Think about a recent experience that brought up feelings of sadness or disappointment. It doesn’t have to be the most intense situation, just something that allows you to practice this exercise. You might even focus on something that has yet to occur but is causing you feelings of sadness or anxiety.
Shift your focus to the sensations within your body. As you reflect on the experience of sadness, explore what feelings are manifesting physically. Do you notice tension around your eyes, or perhaps a heaviness in your shoulders or head? Be observant and aware of these sensations.
With a sense of compassionate curiosity, acknowledge your experience. Know that all feelings are valid in this moment.
If you find it challenging to engage with what arises, that’s okay. Use your breath as a tool for stability, allowing you to be present with whatever thoughts, feelings, and sensations come and go. You might find it helpful to name your emotions, whether they be sadness, loss, or disappointment.
If it feels right for you, envision a wise and nurturing figure wrapping you in a warm embrace. Imagine this figure comforting you with gentle strokes on your head, softly repeating the words, “It’s okay. I am here for you.” Allow yourself to fully receive this support.
Consider any other comforting messages or gestures you might need to feel truly supported right now. What words or actions would bring you the most comfort?

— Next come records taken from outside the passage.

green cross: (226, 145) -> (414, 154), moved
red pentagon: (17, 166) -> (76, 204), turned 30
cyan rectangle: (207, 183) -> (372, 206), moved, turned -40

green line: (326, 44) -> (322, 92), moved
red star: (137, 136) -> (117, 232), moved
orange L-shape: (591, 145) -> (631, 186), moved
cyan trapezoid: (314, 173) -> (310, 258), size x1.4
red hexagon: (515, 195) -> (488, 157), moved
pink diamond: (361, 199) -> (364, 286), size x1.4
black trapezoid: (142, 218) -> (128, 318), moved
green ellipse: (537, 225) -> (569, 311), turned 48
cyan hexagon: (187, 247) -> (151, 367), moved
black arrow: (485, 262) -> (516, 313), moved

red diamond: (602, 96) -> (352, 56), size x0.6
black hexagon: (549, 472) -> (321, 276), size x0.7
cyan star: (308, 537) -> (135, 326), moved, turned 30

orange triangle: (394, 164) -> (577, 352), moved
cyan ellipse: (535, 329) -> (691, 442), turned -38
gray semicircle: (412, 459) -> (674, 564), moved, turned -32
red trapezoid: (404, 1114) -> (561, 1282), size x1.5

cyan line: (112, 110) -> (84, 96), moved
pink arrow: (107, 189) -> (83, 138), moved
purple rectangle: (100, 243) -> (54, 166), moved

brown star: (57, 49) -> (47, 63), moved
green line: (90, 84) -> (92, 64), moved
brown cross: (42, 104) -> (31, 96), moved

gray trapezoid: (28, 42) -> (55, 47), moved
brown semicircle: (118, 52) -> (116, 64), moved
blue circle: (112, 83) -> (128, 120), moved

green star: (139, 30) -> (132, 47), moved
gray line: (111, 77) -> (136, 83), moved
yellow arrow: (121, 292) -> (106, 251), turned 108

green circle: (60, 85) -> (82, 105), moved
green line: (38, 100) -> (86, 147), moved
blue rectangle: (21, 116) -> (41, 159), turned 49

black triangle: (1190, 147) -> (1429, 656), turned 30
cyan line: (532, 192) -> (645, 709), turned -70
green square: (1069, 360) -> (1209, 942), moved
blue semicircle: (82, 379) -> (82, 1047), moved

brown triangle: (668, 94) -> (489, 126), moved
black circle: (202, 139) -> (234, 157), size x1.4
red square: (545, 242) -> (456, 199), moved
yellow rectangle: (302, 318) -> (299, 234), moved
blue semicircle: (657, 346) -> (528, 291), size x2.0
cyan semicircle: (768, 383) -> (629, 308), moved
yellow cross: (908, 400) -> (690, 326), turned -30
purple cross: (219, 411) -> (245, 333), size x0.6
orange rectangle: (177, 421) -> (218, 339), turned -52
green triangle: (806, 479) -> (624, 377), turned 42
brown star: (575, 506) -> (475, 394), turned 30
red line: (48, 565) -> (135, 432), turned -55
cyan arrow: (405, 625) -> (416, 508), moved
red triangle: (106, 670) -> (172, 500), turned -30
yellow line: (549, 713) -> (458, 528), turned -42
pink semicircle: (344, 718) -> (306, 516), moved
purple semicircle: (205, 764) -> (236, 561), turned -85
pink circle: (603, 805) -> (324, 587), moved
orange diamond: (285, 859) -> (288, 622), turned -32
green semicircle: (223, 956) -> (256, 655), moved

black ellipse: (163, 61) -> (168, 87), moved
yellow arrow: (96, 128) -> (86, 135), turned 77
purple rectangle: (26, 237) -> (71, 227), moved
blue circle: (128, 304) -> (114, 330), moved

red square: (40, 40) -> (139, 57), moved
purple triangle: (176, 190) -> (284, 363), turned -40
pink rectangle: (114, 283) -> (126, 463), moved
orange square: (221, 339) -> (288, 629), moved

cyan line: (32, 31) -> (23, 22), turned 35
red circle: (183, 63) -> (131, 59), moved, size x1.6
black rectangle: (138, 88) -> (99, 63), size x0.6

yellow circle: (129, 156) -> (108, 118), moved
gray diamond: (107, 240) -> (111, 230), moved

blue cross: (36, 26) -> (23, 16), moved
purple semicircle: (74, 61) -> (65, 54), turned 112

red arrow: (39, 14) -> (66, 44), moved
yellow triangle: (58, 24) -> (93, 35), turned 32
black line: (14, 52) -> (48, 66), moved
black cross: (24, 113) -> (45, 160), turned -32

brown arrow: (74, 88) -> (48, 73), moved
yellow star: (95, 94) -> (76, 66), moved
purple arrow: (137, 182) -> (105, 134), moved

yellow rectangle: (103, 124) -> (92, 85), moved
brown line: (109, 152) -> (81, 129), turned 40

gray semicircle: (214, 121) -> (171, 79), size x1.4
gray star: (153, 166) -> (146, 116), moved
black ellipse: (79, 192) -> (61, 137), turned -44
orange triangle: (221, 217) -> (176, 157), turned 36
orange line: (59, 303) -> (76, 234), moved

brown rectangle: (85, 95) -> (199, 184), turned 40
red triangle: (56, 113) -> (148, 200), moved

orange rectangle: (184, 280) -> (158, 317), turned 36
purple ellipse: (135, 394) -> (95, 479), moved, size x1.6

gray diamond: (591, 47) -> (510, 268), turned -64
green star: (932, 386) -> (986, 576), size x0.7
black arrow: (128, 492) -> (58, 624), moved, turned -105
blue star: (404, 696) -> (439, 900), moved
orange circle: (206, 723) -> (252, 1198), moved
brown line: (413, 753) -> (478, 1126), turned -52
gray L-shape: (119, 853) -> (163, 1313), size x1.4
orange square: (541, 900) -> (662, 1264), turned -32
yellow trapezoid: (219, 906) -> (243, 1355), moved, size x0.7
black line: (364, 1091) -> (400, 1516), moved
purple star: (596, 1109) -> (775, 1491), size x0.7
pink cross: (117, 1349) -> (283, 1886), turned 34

As you accept this support, observe your body’s response. Are there feelings of heaviness, peace, or acceptance?
When you feel ready, express your gratitude to this supportive figure for their presence and care. Recognize that you are centered, resilient, and prepared to face the day ahead.
As your meditation concludes, gently transition back to your daily activities—slowly open your eyes, feel your feet on the ground, and take notice of your environment. Thank you for engaging in this meditation today.